Bloc de texte.
::::::

Dans certains systèmes, le contrôleur du financement politique (CFP) a le pouvoir d’intenter une action au civil auprès des tribunaux et de demander une réparation pécuniaire ou une injonction s’il a des raisons de croire qu’un participant à l’élection a enfreint les lois sur le financement politique. Il peut aussi intenter une action au civil contre tout contrevenant lorsque ses ordonnances ou sanctions administratives n’ont pas force exécutoire.
Les actions au civil sont avantageuses en ce sens qu’elles évitent au CFP de devoir attendre que la force publique engage des poursuites au criminel. Lorsque le CFP est inefficace ou manque de ressources, les organisations non gouvernementales (ONG) ou les particuliers peuvent intenter les poursuites civiles; les ONG, souvent, peuvent d’ailleurs le faire au nom de leurs membres ou du grand public [1] . Lorsque la poursuite civile est intentée par le CFP, des organisations de la société civile et des chercheurs peuvent l’appuyer en fournissant au tribunal, en tant qu’intervenants désintéressés, des études ou des mémoires. Même les candidats ou les responsables de campagne peuvent engager des poursuites si on leur a porté préjudice pendant l’élection.
Le mieux est encore que le CFP puisse intenter lui-même des poursuites au criminel, ou à tout le moins soumettre les cas d’infraction aux règles sur le financement politique à un autre organisme gouvernemental habilité à le faire. La plupart des pays n’accordent cependant pas ce pouvoir à leur CFP. Exception notable, le Canada, où le CFP est autorisé à faire enquête et à entreprendre des poursuites en cas d’infractions aux lois sur le financement politique [2] .
Cela dit, l’expérience démontre que les amendes et la suppression des subventions publiques sont des sanctions plus efficaces que les lourdes peines criminelles [3] . En effet, les poursuites présentent deux désavantages :
Elles se déroulent presque toujours après l’élection. Les électeurs ne peuvent donc pas fonder leur choix électoral sur les faits révélés par la poursuite.
La plupart du temps, le CFP ne peut intenter lui-même les poursuites au criminel, mais doit s’en remettre aux autorités responsables.

::::::

Informations fournies.
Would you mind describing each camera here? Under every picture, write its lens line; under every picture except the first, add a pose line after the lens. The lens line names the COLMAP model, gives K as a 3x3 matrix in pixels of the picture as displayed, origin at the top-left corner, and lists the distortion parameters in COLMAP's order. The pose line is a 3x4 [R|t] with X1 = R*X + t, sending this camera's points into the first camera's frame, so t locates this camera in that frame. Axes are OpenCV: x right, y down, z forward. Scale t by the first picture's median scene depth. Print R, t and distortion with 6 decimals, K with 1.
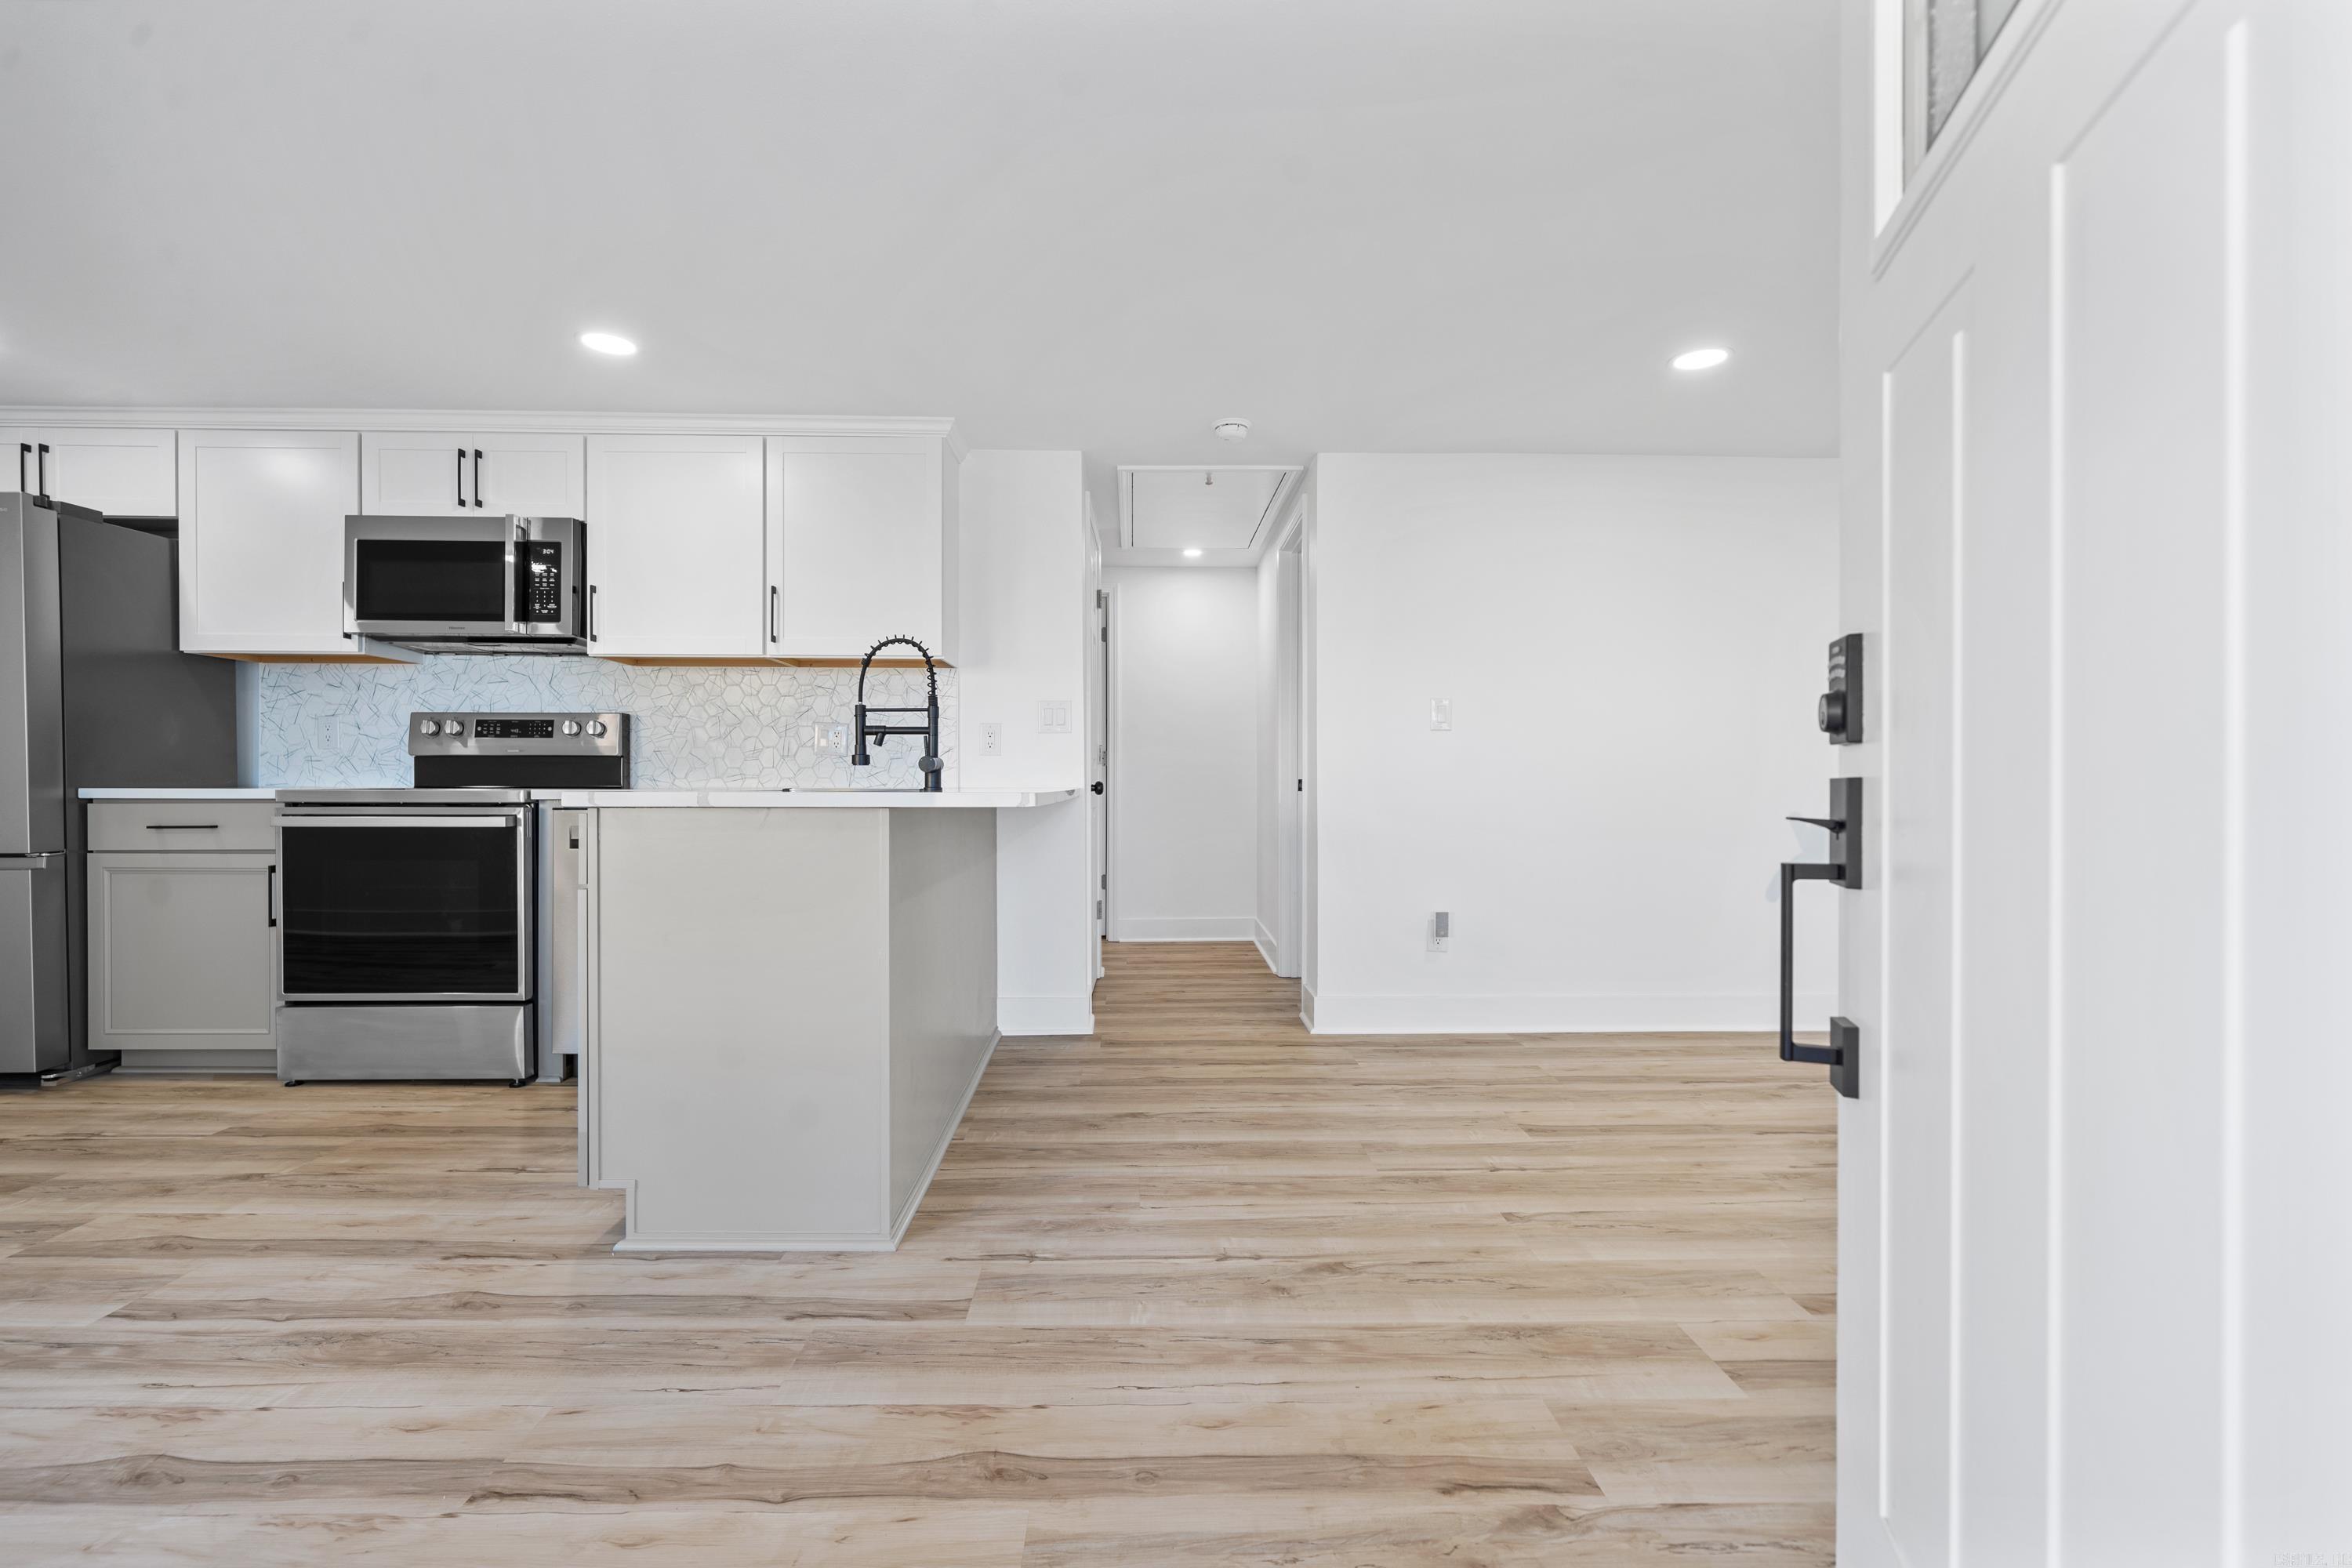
lens RADIAL K [[1013.2, 0, 1168.1], [0, 1013.2, 781.6], [0, 0, 1]] dist [-0.008358, -0.001205]
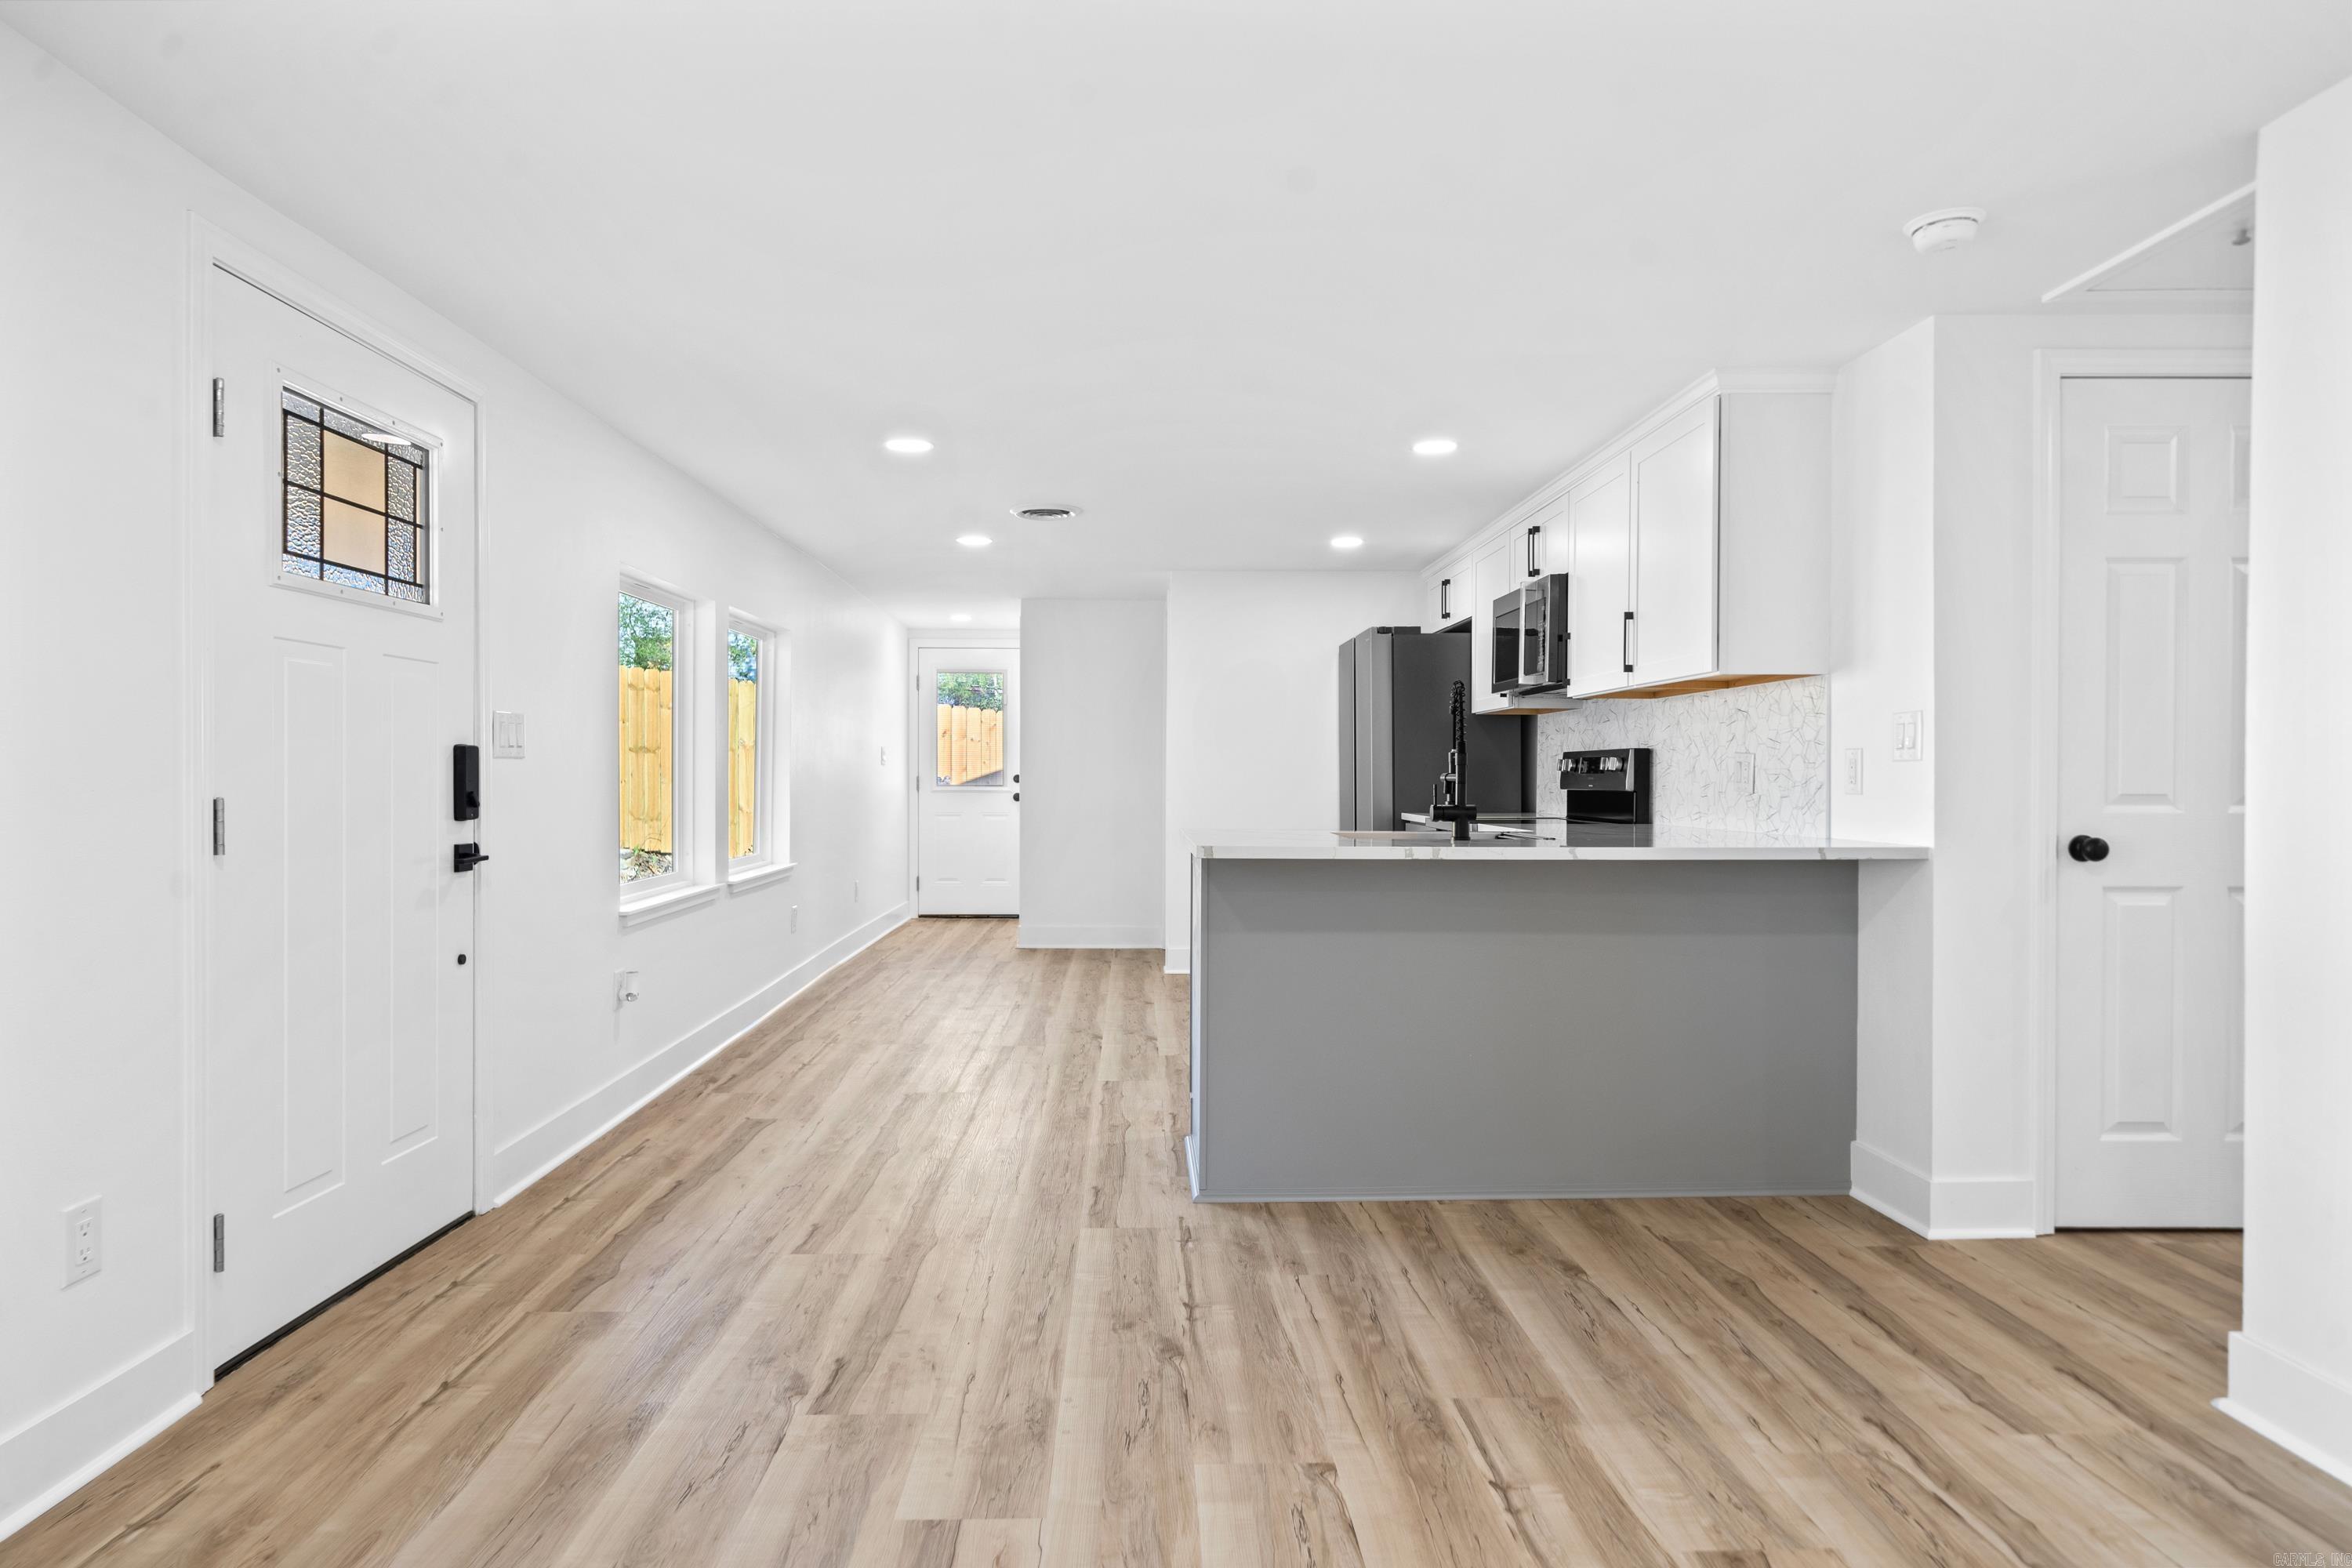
lens RADIAL K [[1341.3, 0, 1139.0], [0, 1341.3, 794.0], [0, 0, 1]] dist [-0.019056, 0.003141]
pose [[-0.018331, 0.011709, -0.999763, 1.032507], [-0.005632, 0.999914, 0.011814, -0.047487], [0.999816, 0.005847, -0.018264, 0.711170]]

::::::

Tâche 1.
Dans le texte sur le financement politique, qui peut intenter ou engager des poursuites au civil ? Énumérez chacun d'eux.
Tâche 2.
Prolongez le texte sur le financement politique à partir de sa dernière phrase.
Le matériel n'est pas utile ici.

Réponse 1.
- le contrôleur du financement politique (CFP)
- les organisations non gouvernementales (ONG)
- les particuliers
- les candidats
- les responsables de campagne

Réponse 2.
En Corée, par exemple, le Comité de gestion électorale central doit soumettre à une autre autorité les cas d’infraction aux plafonds des dépenses ou aux règles de divulgation, et c’est cette autre autorité, capable de lancer des poursuites au criminel, qui décide s’il faut imposer des amendes ou des peines d’emprisonnement [4] . Le CFP qui choisit la méthode des poursuites au criminel cède donc les rênes à une autre autorité, potentiellement vulnérable aux pressions politiques, et pour qui l’exécution des lois sur le financement politique n’est peut-être pas une priorité.
La décision de poursuivre un chef ou un candidat politique n’est pas toujours prise objectivement, et elle n’est pas toujours fondée sur un examen précis des faits, surtout dans les pays en transition [5] . Par exemple, lors de l’élection parlementaire de 1993 en Pologne, des dizaines de comités de campagne n’ont pas respecté les délais de présentation des rapports financiers, ou n’ont pas présenté de rapport du tout. Pourtant, le Bureau du procureur a décidé d’abandonner les poursuites relativement à 58 affaires de violation des règles sur le financement, estimant qu’elles n’avaient pas causé de tort à la société [6].
NOTES
[1] IFES. Enforcing Political Finance Laws: Training Handbook, février 2005, p. 60-61.
[2] International Institute for Democracy and Electoral Assistance. Funding of Political Parties and Election Campaigns, 2003, p. 151. Voir aussi Davidson, Diane R. « Enforcing Campaign Finance Laws: What Others Can Learn from Canada », Election Law Journal, 3(3), 2004, p. 537-544.
[3] Enforcing Political Finance Laws, p. 30-31.
[4] Funding of Political Parties and Election Campaigns, p. 151-152.
[5] Enforcing Political Finance Laws, p. 33.
[6] Ibid.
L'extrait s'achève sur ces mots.